» QUOTED PASSAGE

An energy efficient home is better for both the planet and the pocketbook, but how much better? Is it worth your time and the money you'll spend up-front to weatherize your home? In a word, yes. Even small steps toward creating a more efficiently sealed home can yield impressive saving and increased comfort.
How to Weatherize
Sealing your home with caulk is by far the least expensive, simplest, and most effective methods for weatherizing a home. Sashco Sealants explains how a high quality caulk applied in the right places and in the correct way can help make your home considerably more efficient. Without proper sealing, none of the more labor intensive and expensive measures you take to increase efficiency and comfort will provide the results you desire because the large air flows will still exist. Caulking your home is the single most cost effective step that is readily doable by most homeowners, saving a lot of labor costs, typically incurred with other approaches to energy efficiency.
One of the most important home sealing steps begins outside of your home at the store shelf. It really is important to choose a high-quality caulk to achieve the best results. Most experts agree that the cost of sealing your home will pay for itself within one year of energy savings. Spend a little more up-front for greater savings and a lot less headache in the long run. A high-quality caulk should offer these important characteristics, if it doesn't keep shopping!
- Excellent adhesion. Caulk that quickly fails by pulling away from the surface shortly after you apply it isn't a good use of your time or money.
- Elasticity. The caulk you select needs to be able to move with the sometimes extreme movement a home experiences from heat and cold. If it's not flexible or becomes brittle in the cold it won't be able to handle this movement and will crack or split. Stay away from silicone products or products containing silicone - they do not offer either of these important qualities and make it nearly impossible (without a lot of surface prep) to apply a caulk that will over anywhere silicone has been applied.
- Low Shrinkage. The less a caulk shrinks, the less likely cracks will be completely filled.
- Energy Star tax credit approved. An Energy Star approved, energy-efficient product may be eligible for a federal tax credit.
After you've purchased a high-quality caulk, take a walk around your home to identify areas where air is penetrating. The most critical areas of the home to tightly seal include:
- Door and window frames
- Mail chutes
- Cable TV and phone lines
- Electrical outlets
- Dryer vents
- Cracks or gaps in Bricks, siding, stucco, and foundation
- Air conditioners
- Vents and fans
Other areas to consider include joints between walls and floors, and walls and ceilings, recessed light fixtures, return air vents, plumbing stacks, attic accesses, and any other surface cracks or gaps around the home.

» GIVEN DATA
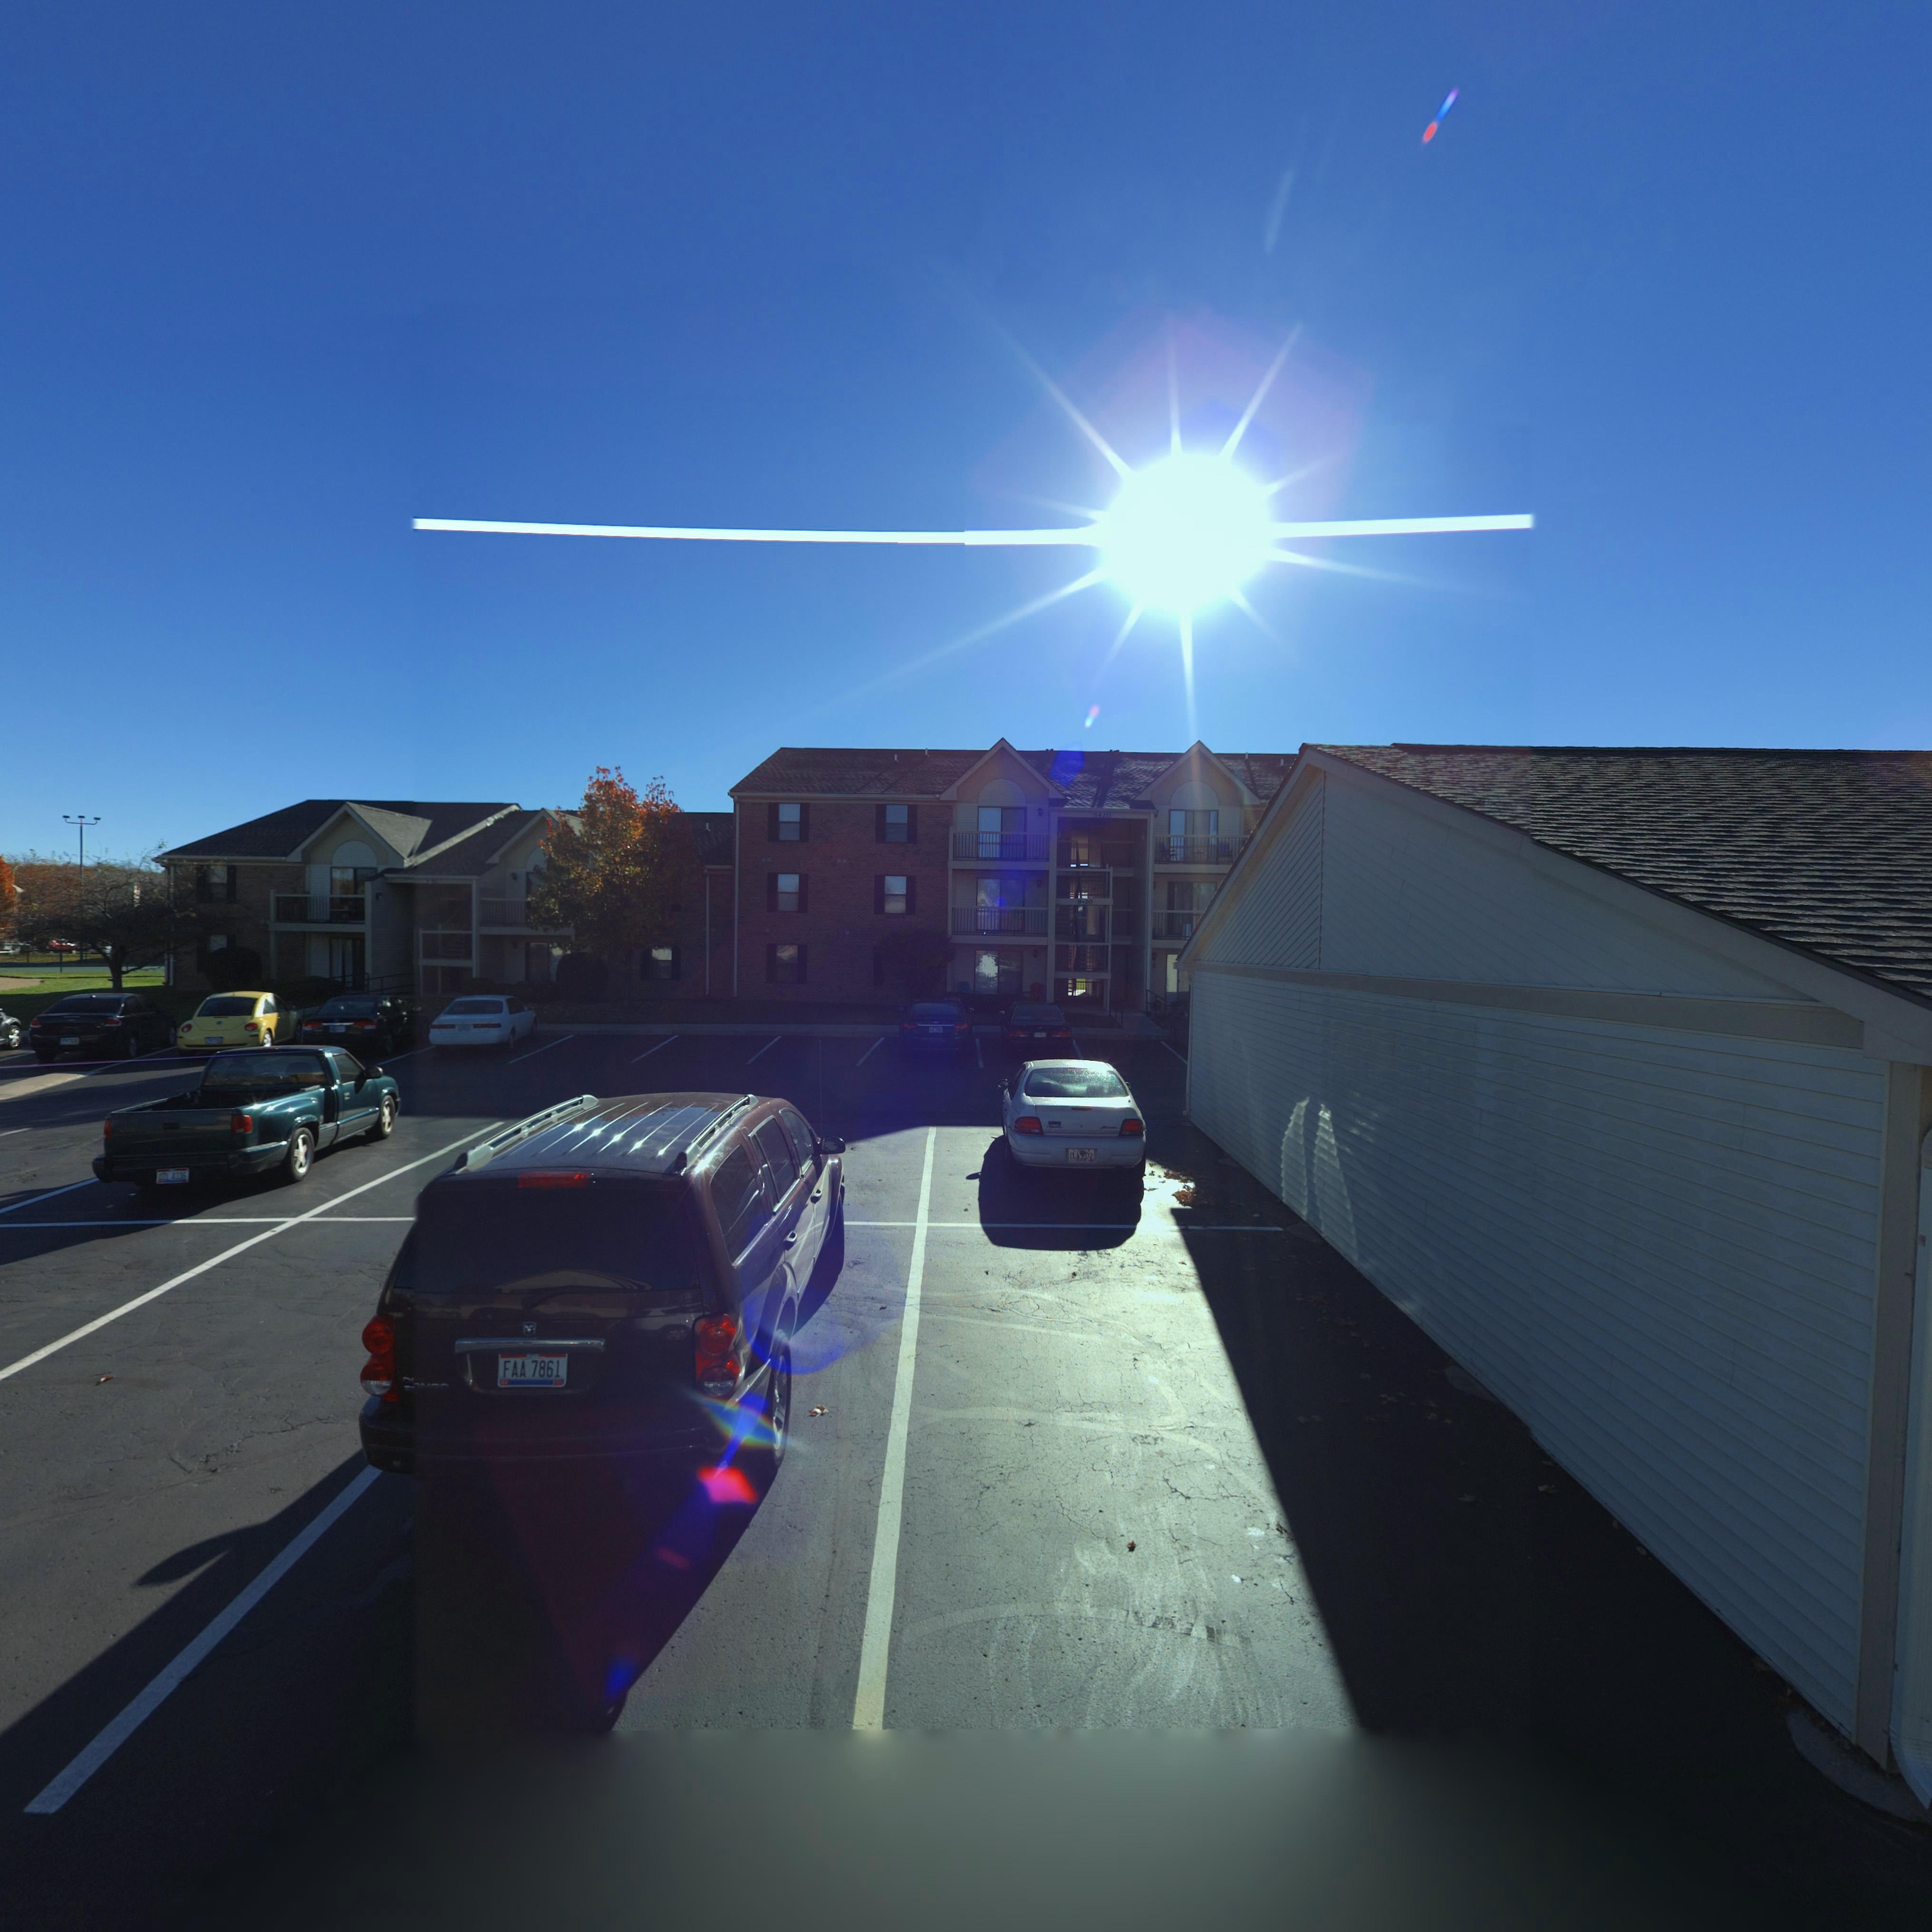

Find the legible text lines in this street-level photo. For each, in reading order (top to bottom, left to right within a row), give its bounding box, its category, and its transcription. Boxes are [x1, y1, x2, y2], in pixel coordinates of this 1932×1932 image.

[1093, 812, 1111, 818] StreetNumber: 5420
[1077, 898, 1092, 905] StreetNumber: 9-20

» TASK GOAL
Reproduce the stretch of the home weatherizing article above from "- Excellent adhesion." through "has been applied." word for word.

» COMPLETED EXERCISE
- Excellent adhesion. Caulk that quickly fails by pulling away from the surface shortly after you apply it isn't a good use of your time or money.
- Elasticity. The caulk you select needs to be able to move with the sometimes extreme movement a home experiences from heat and cold. If it's not flexible or becomes brittle in the cold it won't be able to handle this movement and will crack or split. Stay away from silicone products or products containing silicone - they do not offer either of these important qualities and make it nearly impossible (without a lot of surface prep) to apply a caulk that will over anywhere silicone has been applied.